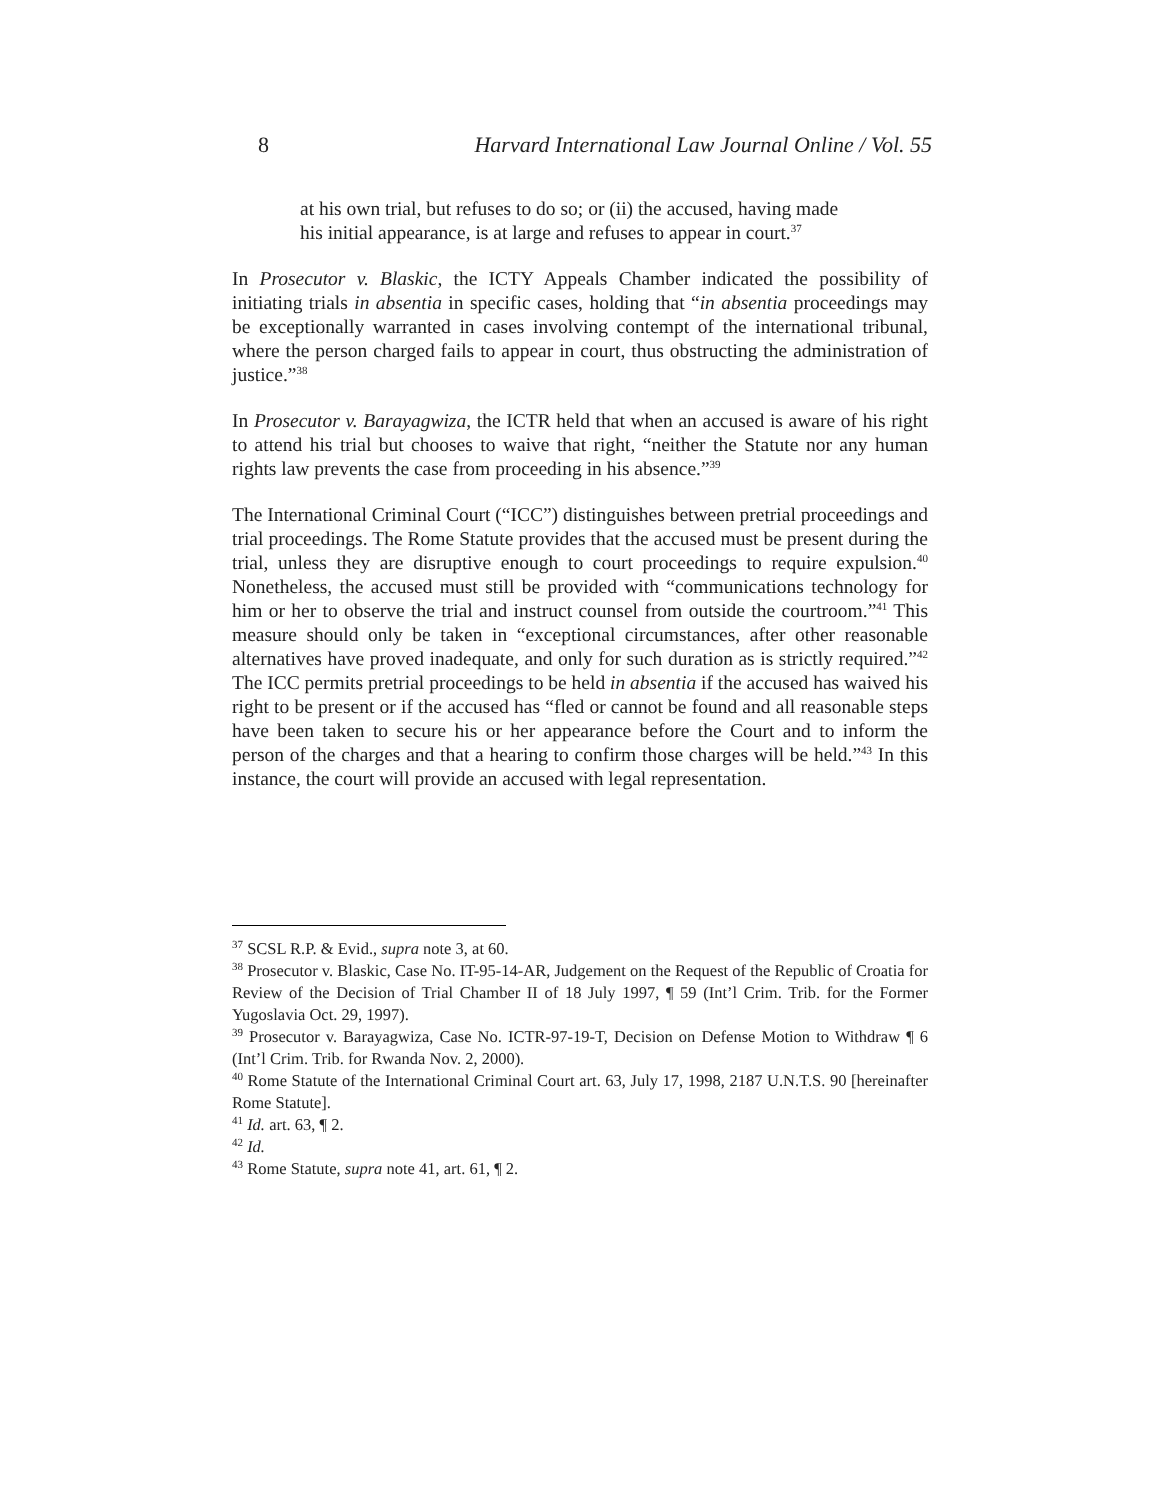8 Harvard International Law Journal Online / Vol. 55
at his own trial, but refuses to do so; or (ii) the accused, having made his initial appearance, is at large and refuses to appear in court.<sup>37</sup>
In Prosecutor v. Blaskic, the ICTY Appeals Chamber indicated the possibility of initiating trials in absentia in specific cases, holding that “in absentia proceedings may be exceptionally warranted in cases involving contempt of the international tribunal, where the person charged fails to appear in court, thus obstructing the administration of justice.”<sup>38</sup>
In Prosecutor v. Barayagwiza, the ICTR held that when an accused is aware of his right to attend his trial but chooses to waive that right, “neither the Statute nor any human rights law prevents the case from proceeding in his absence.”<sup>39</sup>
The International Criminal Court (“ICC”) distinguishes between pretrial proceedings and trial proceedings. The Rome Statute provides that the accused must be present during the trial, unless they are disruptive enough to court proceedings to require expulsion.<sup>40</sup> Nonetheless, the accused must still be provided with “communications technology for him or her to observe the trial and instruct counsel from outside the courtroom.”<sup>41</sup> This measure should only be taken in “exceptional circumstances, after other reasonable alternatives have proved inadequate, and only for such duration as is strictly required.”<sup>42</sup> The ICC permits pretrial proceedings to be held in absentia if the accused has waived his right to be present or if the accused has “fled or cannot be found and all reasonable steps have been taken to secure his or her appearance before the Court and to inform the person of the charges and that a hearing to confirm those charges will be held.”<sup>43</sup> In this instance, the court will provide an accused with legal representation.
<sup>37</sup> SCSL R.P. & Evid., supra note 3, at 60.
<sup>38</sup> Prosecutor v. Blaskic, Case No. IT-95-14-AR, Judgement on the Request of the Republic of Croatia for Review of the Decision of Trial Chamber II of 18 July 1997, ¶ 59 (Int’l Crim. Trib. for the Former Yugoslavia Oct. 29, 1997).
<sup>39</sup> Prosecutor v. Barayagwiza, Case No. ICTR-97-19-T, Decision on Defense Motion to Withdraw ¶ 6 (Int’l Crim. Trib. for Rwanda Nov. 2, 2000).
<sup>40</sup> Rome Statute of the International Criminal Court art. 63, July 17, 1998, 2187 U.N.T.S. 90 [hereinafter Rome Statute].
<sup>41</sup> Id. art. 63, ¶ 2.
<sup>42</sup> Id.
<sup>43</sup> Rome Statute, supra note 41, art. 61, ¶ 2.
****************
◆ What you have to do: Please set down exactly the lines from the first line of the data above through the line with "at his own trial, but", both included, leaving out the pictures.

◆ Answer space:
8 Harvard International Law Journal Online / Vol. 55
at his own trial, but refuses to do so; or (ii) the accused, having made his initial appearance, is at large and refuses to appear in court.<sup>37</sup>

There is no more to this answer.